An extensible architecture at the user interface, crawler, engine and database level to let us quickly deploy new services and formats. Remember last week when I added Echo / Atom support? Know what took the most time? Figuring out the date and time transformations.
A portable full text search engine, written in C, capable of very significant search operations including boolean, wildcard, similarity, fields and more. Want to search Feedster for only blogs written in english sorted by descending date and looking for an expression with compound booleans including wildcards and precedence? Its all in there (Tara on this). When Francois and I merged Feedster and RSS Search, the engine technology that his company developed was one of if not the major reason I pursued him and worked really hard to get the merger to happen. I've worked with lots of engines including the one that currently powers the US patent office and this one is both rock solid and damn good.
Oh and the search engine is fast. Raw search performance is generally sub 1 second, roughly .6 to .8 seconds per query. Displaying the result set and network i/o are the limits we have not search performance.

[RECORDED DATA]:
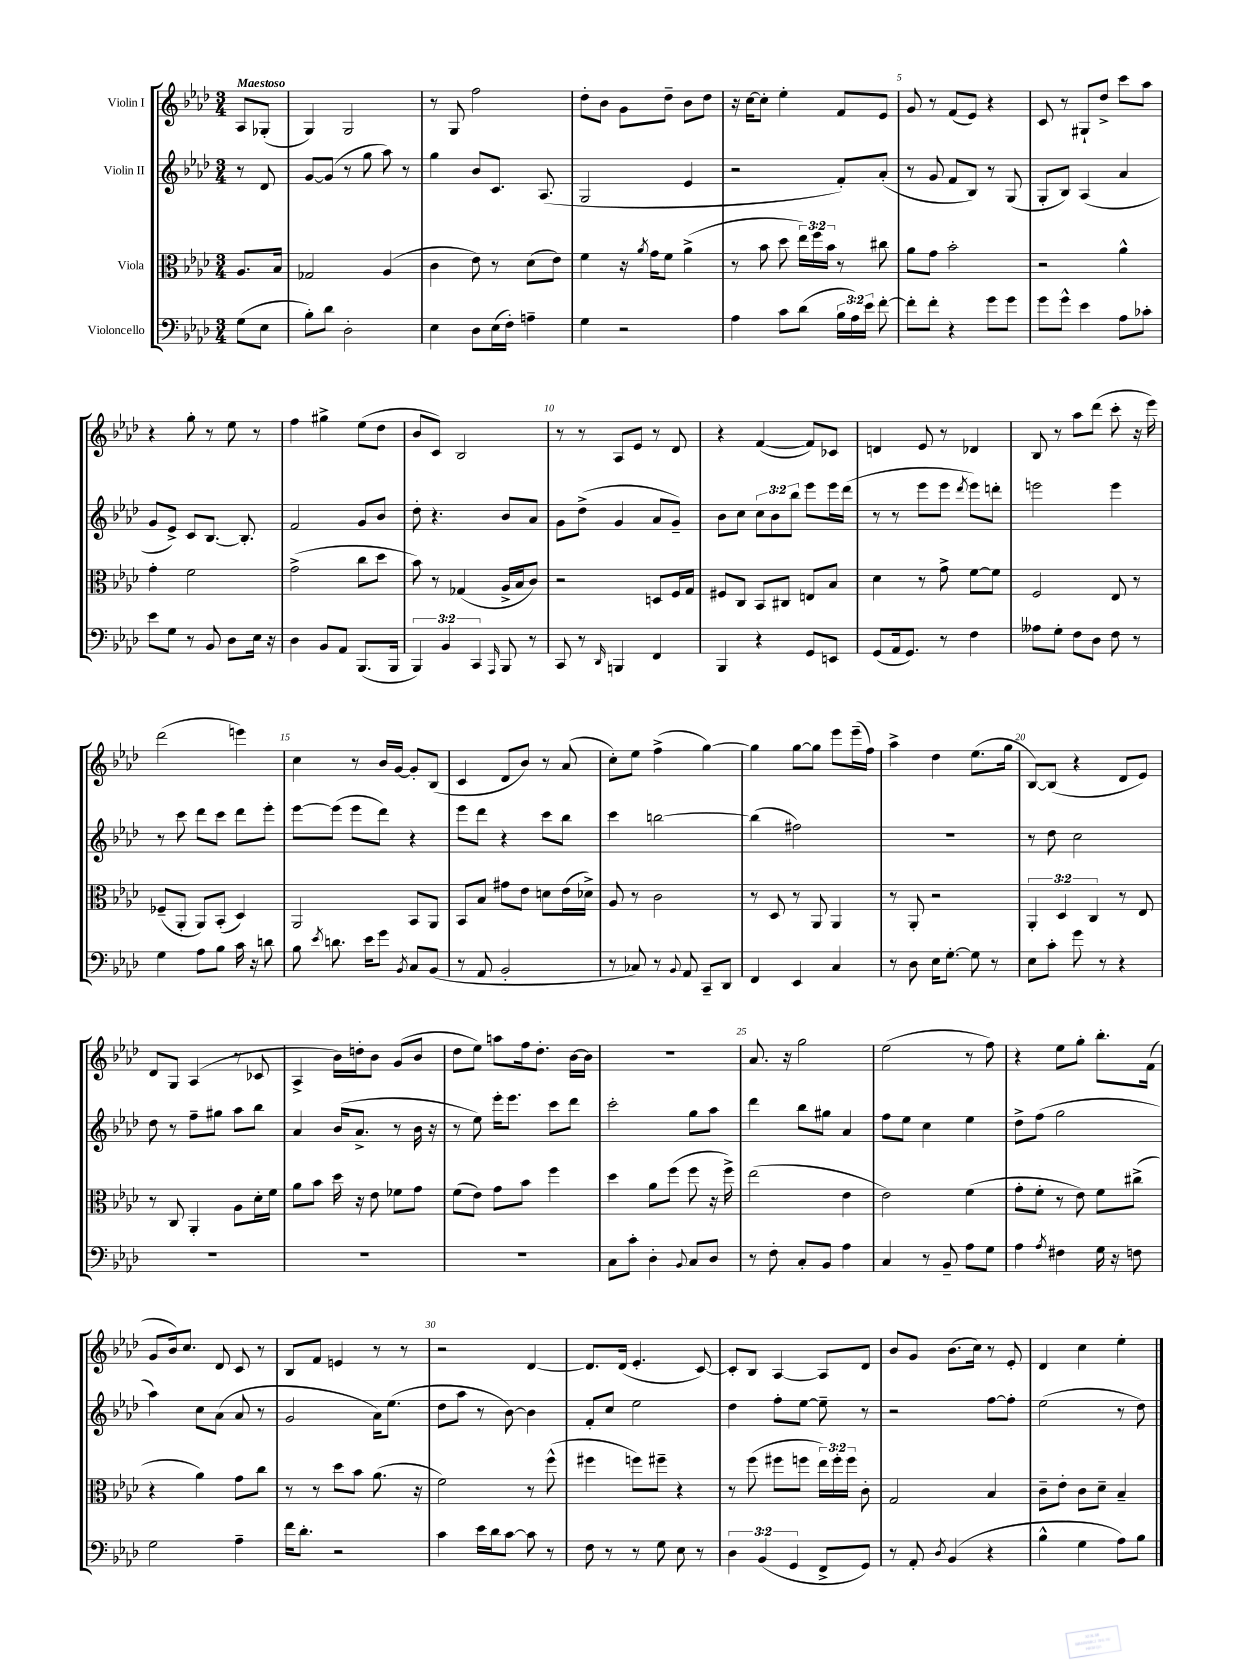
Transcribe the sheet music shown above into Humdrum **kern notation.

**kern	**kern	**kern	**kern
*staff4	*staff3	*staff2	*staff1
*clefF4	*clefC3	*clefG2	*clefG2
*k[b-e-a-d-]	*k[b-e-a-d-]	*k[b-e-a-d-]	*k[b-e-a-d-]
*M3/4	*M3/4	*M3/4	*M3/4
(8G	8.A-	8r	8A-
8E-	.	8d-	(8G-'
.	16B-	.	.
=	=	=	=
8B-')	2G-	[8g	4G)
8d-	.	(8g]	.
2D-'	.	8r	2G
.	.	8gg	.
.	(4A-	8aa-)	.
.	.	8r	.
=	=	=	=
4E-	4c	4gg	8r
.	.	.	8G
8D-	8e-)	8b-	2ff
(16E-	8r	8.c	.
16F')	.	.	.
4A~	(8d-	.	.
.	.	(8.A-	.
.	8e-)	.	.
=	=	=	=
4G	4f	2G	8dd-'
.	.	.	8b-
2r	16r	.	8g
.	8qa-	.	.
.	16g	.	.
.	8f	.	8dd-~
.	(4a-^	4e-	8b-
.	.	.	8dd-
=	=	=	=
4A-	8r	2r	16r
.	.	.	[16cc
.	8b-	.	8cc']
8c	8dd-	.	4ee-'
(8d-	24ee-)	.	.
.	24ff	.	.
.	24b-	.	.
24B-	8r	8f')	8f
24A-)	.	.	.
24e-	.	.	.
[8f'	8cc#	(8a-'	8e-
=	=	=	=
8f']	8a-	8r	8g
8f'	8g	8g	8r
4r	2b-'	8f	(8f
.	.	8B-)	8e-)
8g	.	8r	4r
8g	.	(8G	.
=	=	=	=
8g	2r	8G'	8c
8g^^	.	8B-)	8r
4e-	.	(4A-	8G#`
.	.	.	8dd-^
8A-	4a-^^	4a-	8ccc
8c-'	.	.	8aa-
=	=	=	=
8e-	4g'	8g	4r
8G	.	8e-^)	.
8r	2f	8c	8gg'
8BB-	.	[8.B-	8r
8D-	.	.	8ee-
.	.	8.B-']	.
16E-	.	.	8r
16r	.	.	.
=	=	=	=
4D-	(2g^	2f	4ff
8BB-	.	.	4gg#^
8AA-	.	.	.
(8.BBB-	8cc	8g	(8ee-
.	8dd-	8b-	8dd-
16BBB-	.	.	.
=	=	=	=
6BBB-)	8b-)	8dd-'	8b-
.	8r	4.r	8c)
6BB-	.	.	.
.	(4G-	.	2B-
6CC	.	.	.
16qqAAA-	.	.	.
8BBB-	16A-^	8b-	.
.	16B-	.	.
8r	8c)	8a-	.
=	=	=	=
8CC	2r	8g	8r
8r	.	(8dd-^	8r
16qqDD-	.	.	.
4BBB	.	4g	8A-
.	.	.	8e-
4FF	8D	8a-	8r
.	16F	8g~)	8d-
.	16G	.	.
=	=	=	=
4BBB-	8F#	8b-	4r
.	8C	8cc	.
4r	8BB-	12cc	([4f
.	.	12b-	.
.	8C#	.	.
.	.	12bb-	.
8GG	8E	8eee-	8f])
8EE	8B-	16eee-	8c-
.	.	(16ddd-	.
=	=	=	=
(8GG	4d-	8r	4d
16AA-	.	8r	.
8.GG)	.	.	.
.	8r	8eee-	8e-
8r	8g^	8eee-	8r
.	.	8qddd-	.
4F	[8f	8eee-)	4d-
.	8f]	8ddd'	.
=	=	=	=
8A--	2F	2eee	8B-
8G'	.	.	8r
8F	.	.	8aa-
8D-	.	.	(8ddd-
8F	8E-	4eee	8ccc'
8r	8r	.	16r
.	.	.	16eee-)
=	=	=	=
4G	(8F-~	8r	(2ddd-
.	8AA-'	8ccc	.
8A-	8AA-)	8ddd-	.
8B-	(8BB-'	8ccc	.
16c	4D-)	8ddd-	4eee)
16r	.	.	.
8d	.	8eee-'	.
=	=	=	=
8B-	2AA-	[8eee-	4cc
8qe-	.	.	.
8.d	.	(8eee-]	.
.	.	8eee-	8r
16e-	.	.	.
8g	.	8ddd-)	16b-
.	.	.	[16g
8qBB-	.	.	.
8C	8BB-	4r	8g']
(8BB-	8AA-	.	(8B-
=	=	=	=
8r	8BB-	8eee-	4c
8AA-	8B-	8ddd-	.
2BB-'	8g#	4r	8d-
.	8e-	.	8b-)
.	8d	8ccc	8r
.	(16e-	8bb-	(8a-
.	16d-^)	.	.
=	=	=	=
8r	8A-	4ccc	8cc')
8C-)	8r	.	8ee-
8r	2c	[2bb	(4ff^
8qqBB-	.	.	.
8AA-	.	.	.
8CC~	.	.	[4gg)
8DD-	.	.	.
=	=	=	=
4FF	8r	(4bb]	4gg]
.	8D-	.	.
4EE-	8r	2ff#)	[8gg
.	8AA-	.	8gg]
4C	4AA-	.	8eee-
.	.	.	(16eee-~
.	.	.	16ff)
=	=	=	=
8r	8r	2.r	4aa-^
8D-	8AA-'	.	.
16E-	2r	.	4dd-
[8.G'	.	.	.
8G]	.	.	(8.ee-
8r	.	.	.
.	.	.	16gg
=	=	=	=
8E-	6AA-'	8r	[8B-)
8c'	.	8dd-	(8B-]
.	6D-	.	.
8g	.	2cc	4r
.	6C	.	.
8r	.	.	.
4r	8r	.	8d-
.	8E-	.	8e-)
=	=	=	=
2.r	8r	8dd-	8d-
.	8C	8r	8G
.	4AA-'	8ff~	(4A-
.	.	8gg#	.
.	8A-	8aa-	8r
.	16d-'	8bb-	8c-
.	16f	.	.
=	=	=	=
2.r	8a-	4a-	4A-^
.	8b-	.	.
.	16dd-	(16b-	16b-)
.	16r	8.a-^	16dd'
.	8e-	.	8b-
.	8f-	8r	(8g
.	8g	16b-	8b-
.	.	16r	.
=	=	=	=
2.r	(8f	8r	8dd-
.	8e-)	8ee-)	8ee-)
.	8g	16eee-'	8aa
.	.	8.eee-	.
.	8b-	.	16ff
.	.	.	8.dd-'
.	4ff	8ccc	.
.	.	8ddd-	[16b-
.	.	.	16b-]
=	=	=	=
8C	4dd-	2ccc'	2.r
8c'	.	.	.
4D-'	8a-	.	.
.	(8ff	.	.
8qqBB-	.	.	.
8C	8ff	8gg	.
8D-	16r	8aa-	.
.	16ff^)	.	.
=	=	=	=
8r	(2ee-	4ddd-	8.a-
8F'	.	.	.
.	.	.	16r
8C'	.	8bb-	2gg
8BB-	.	8gg#	.
4A-	4e-	4a-	.
=	=	=	=
4C	2e-)	8ff	(2ee-
.	.	8ee-	.
8r	.	4cc	.
8BB-~	.	.	.
8A-	(4f	4ee-	8r
8G	.	.	8ff)
=	=	=	=
4A-	8g'	8dd-^	4r
.	8f'	(8ff	.
8qA-	.	.	.
4F#	8r	2gg	8ee-
.	8e-)	.	8gg'
16G	8f	.	8.bb-'
16r	.	.	.
8F	(8cc#^	.	.
.	.	.	(16f
=	=	=	=
2G	4r	4aa-)	8g
.	.	.	16b-)
.	.	.	8.cc
.	4a-)	8cc	.
.	.	(8a-	8d-
4A-~	8g	8a-	8c
.	8cc	8r	8r
=	=	=	=
16f	8r	2g	8B-
8.d-'	.	.	.
.	8r	.	8f
2r	8dd-	.	4e
.	8b-	.	.
.	(8.a-	16a-)	8r
.	.	(8.ee-	.
.	.	.	8r
.	16r	.	.
=	=	=	=
4c	2f)	8dd-	2r
.	.	8aa-	.
16e-	.	8r	.
16d-	.	.	.
[8c	.	[8b-)	.
8c]	8r	4b-]	[4d-
8r	(8ff^^	.	.
=	=	=	=
8F	4ff#	8f'	8.d-]
8r	.	8cc	.
.	.	.	(16d-
8r	8ff)	2ee-	4.e-'
8G	8ff#~	.	.
8E-	4r	.	.
8r	.	.	[8c)
=	=	=	=
6D-	8r	4dd-	8c']
.	(8ff	.	8B-
(6BB-	.	.	.
.	8ff#	8ff'	[4A-
6GG	.	.	.
.	8ff	[8ee-	.
8FF^	24ee-)	8ee-~]	8A-]
.	24ff'	.	.
.	24ff	.	.
8GG)	8c'	8r	8d-
=	=	=	=
8r	2G	2r	8b-
8AA-'	.	.	8g
8qD-	.	.	.
(4BB-	.	.	(8.b-
.	.	.	16cc)
4r	4B-	[8ff	8r
.	.	8ff']	8e-'
=	=	=	=
4B-^^	8c~	(2ee-	4d-
.	8e-'	.	.
4G	8c	.	4cc
.	8d-~	.	.
8A-)	4B-~	8r	4ee-'
8B-	.	8dd-)	.
==	==	==	==
*-	*-	*-	*-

[WHAT IS REQUIRED]: Write the next part of the post about Feedster's search engine and architecture, picking up after its final sentence. The listing has no connection to the post about Feedster's search engine.

[RESULT OF THIS EXERCISE]:
A network / protocol / gateway layer for the search engine that is actually similar to how Apache operates with multiple servers that can be pre-launched for performance. This is key to our scaling Feedster into a multiple server / clustered server architecture. As soon as the load grows, we'll be able to add new boxes quite easily (right now Feedster is on 3 boxes by the way). In short we're able to have multiple query servers searching one or more replicated databases and still keep indexing fast (ever seen Feedster results when they're under a half hour old -- its just plain cool).
Soap API (ok we haven't announced it formally yet but its there; how else could we support Apple's Sherlock ?)
Oh and by the way between just Francois and myself, we have about 35 years of full text searching experience.

Now I've seen one person point out to me that we should have just written everything in straight C or Java. Well that's an opinion and its worth what I paid for it. Personally I try not to be a language bigot and say "right tool for the job". Given that we're building a network application for a server farm we control as opposed to software for resale, I think we've actually made exactly the right choices.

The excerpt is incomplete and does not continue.